While the exponential increase in computing power has been a boon for Klein's research, the real secrets to his success are the computer programs he and his team develop, and the analytical work that accompanies the code. The simulations, he explains, are so complicated that they'd be meaningless unless you had an idea of what you were looking for.

"It's like mining in the side of a mountain," he says. "You really need to know the kind of jewel you're after before you start digging."

An image from NASA's Hubble Space Telescope of 30 Doradus, a vast region of gas and dust where stars are born.

Since the 1980s, researchers have attempted to use simulations to follow the birth of stars from their likely birthplace in dynamical turbulent clouds. The problem was that then state-of-the-art computers, and the code written for them, could only model the phenomena in two dimensions, an inherent discrepancy between the simulation and the real world. In the 1990s though, Klein noticed that applied mathematicians had developed extremely economical methods to solve similar equations having to do with fluid dynamics in three dimensions. Klein and his collaborators were the first to apply the method, called Adaptive Mesh Refinement, to problems in astrophysics.

"We now had the capability of solving equations that could go over many order of magnitudes of spatial scales all in one computer simulation," he says. "And we had a field day with that."
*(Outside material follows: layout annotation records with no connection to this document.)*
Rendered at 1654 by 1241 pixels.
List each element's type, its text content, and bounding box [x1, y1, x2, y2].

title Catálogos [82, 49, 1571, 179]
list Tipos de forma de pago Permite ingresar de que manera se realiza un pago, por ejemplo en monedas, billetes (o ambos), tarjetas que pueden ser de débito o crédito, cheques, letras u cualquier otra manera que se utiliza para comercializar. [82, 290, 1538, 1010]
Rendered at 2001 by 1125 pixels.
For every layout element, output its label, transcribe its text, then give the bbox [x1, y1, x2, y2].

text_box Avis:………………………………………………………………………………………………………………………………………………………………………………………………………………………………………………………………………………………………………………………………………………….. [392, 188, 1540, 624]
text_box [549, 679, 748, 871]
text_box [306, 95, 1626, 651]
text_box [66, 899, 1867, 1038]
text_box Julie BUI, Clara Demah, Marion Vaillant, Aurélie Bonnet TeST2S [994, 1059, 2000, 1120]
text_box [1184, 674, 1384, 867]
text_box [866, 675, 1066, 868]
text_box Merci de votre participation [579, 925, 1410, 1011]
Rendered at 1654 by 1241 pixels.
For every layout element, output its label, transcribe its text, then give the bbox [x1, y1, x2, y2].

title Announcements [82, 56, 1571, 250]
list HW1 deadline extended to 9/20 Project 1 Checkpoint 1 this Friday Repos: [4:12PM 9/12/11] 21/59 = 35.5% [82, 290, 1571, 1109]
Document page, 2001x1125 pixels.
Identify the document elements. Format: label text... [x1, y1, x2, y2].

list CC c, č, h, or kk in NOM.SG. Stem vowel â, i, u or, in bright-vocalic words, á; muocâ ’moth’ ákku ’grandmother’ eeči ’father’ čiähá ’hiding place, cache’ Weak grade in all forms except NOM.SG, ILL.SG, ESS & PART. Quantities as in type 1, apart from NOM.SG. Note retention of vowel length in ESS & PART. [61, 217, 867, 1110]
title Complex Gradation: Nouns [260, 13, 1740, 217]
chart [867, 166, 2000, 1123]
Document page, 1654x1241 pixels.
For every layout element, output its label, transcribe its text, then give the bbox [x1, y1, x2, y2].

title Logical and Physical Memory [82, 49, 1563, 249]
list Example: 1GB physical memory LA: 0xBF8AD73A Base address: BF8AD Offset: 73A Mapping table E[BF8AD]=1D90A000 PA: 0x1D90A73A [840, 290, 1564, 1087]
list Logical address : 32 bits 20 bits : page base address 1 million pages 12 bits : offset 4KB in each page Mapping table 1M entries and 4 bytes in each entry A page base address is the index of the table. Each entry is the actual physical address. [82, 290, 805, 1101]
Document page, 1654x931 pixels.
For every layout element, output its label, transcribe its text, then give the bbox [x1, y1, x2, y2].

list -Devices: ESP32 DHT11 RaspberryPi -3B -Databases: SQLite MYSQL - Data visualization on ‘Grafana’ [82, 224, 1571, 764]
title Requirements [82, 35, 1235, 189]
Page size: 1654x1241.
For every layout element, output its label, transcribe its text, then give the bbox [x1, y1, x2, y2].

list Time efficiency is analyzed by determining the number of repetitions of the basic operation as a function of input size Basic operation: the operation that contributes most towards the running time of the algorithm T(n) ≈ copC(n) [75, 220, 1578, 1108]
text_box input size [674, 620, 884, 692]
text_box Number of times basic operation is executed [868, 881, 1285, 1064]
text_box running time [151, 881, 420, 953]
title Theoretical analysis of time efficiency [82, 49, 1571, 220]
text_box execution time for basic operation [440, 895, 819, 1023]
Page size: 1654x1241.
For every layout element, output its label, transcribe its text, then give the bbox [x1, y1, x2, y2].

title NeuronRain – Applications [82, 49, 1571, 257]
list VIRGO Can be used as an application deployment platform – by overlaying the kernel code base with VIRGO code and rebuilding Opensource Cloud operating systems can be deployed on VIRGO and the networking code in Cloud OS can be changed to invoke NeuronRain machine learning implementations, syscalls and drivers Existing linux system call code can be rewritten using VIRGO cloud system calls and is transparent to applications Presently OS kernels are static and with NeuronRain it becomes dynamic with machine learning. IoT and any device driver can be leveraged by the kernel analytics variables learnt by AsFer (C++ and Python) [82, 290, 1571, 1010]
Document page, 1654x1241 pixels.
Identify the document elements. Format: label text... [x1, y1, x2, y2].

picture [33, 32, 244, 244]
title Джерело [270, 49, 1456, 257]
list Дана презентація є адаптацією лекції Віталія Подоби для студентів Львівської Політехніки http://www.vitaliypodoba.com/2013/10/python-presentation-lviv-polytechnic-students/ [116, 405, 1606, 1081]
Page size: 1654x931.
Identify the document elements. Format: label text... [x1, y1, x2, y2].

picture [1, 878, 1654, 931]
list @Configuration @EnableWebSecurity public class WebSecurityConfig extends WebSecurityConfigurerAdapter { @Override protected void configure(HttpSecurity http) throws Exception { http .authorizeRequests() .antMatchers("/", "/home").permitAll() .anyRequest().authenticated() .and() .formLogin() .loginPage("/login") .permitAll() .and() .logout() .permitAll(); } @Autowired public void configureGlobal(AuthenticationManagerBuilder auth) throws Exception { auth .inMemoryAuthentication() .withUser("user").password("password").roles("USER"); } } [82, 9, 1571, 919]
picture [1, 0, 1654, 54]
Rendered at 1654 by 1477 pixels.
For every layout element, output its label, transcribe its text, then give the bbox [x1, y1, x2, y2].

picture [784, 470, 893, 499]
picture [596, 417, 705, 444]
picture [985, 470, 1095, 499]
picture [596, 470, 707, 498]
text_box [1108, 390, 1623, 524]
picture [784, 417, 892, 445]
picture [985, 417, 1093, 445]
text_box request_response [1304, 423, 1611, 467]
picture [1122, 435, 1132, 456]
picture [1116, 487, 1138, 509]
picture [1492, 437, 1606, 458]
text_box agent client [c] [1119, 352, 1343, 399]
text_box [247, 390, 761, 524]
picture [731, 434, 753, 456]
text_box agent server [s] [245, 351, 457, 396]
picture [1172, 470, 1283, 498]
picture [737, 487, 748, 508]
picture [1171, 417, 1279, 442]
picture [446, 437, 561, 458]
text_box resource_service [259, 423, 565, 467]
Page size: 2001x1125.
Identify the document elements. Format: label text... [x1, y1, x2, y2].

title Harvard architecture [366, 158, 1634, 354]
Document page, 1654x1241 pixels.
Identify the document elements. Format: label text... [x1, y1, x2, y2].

Klein and McKee founded the Berkeley Astrophysical Fluid Dynamics Group as a hub to bring this new breed of mathematical models to problems throughout the cosmos. Along the way, the group has advanced the understanding of how winds are generated from the hot accreting disks surrounding black holes and theories about the interactions of shock waves from supernovae with clumps of gas in the galaxy. Those collisions compress the clouds and may lead to the formation of new stars.

An image from a simulation of high mass star formation.
(courtesy the researchers)

These days, the group is focused on the development and modeling of a comprehensive theory of star formation, accounting for radiation, hydrodynamics, gravity, magnetic fields, and all other physical phenomena as they relate to the birth of stars. On one hand is the question of how low mass stars, like our own sun, form. Another very different problem surrounds the formation of stars that may be a hundred times the mass of the sun. These massive stars play an important role in the evolution of the galaxy as they explode into supernovae and spew forth the heavy elements that surround us and are part of us.

"It's amazing that out of pure thought you can sometimes write down a set of equations and use those to model the way that nature actually works," Klein says.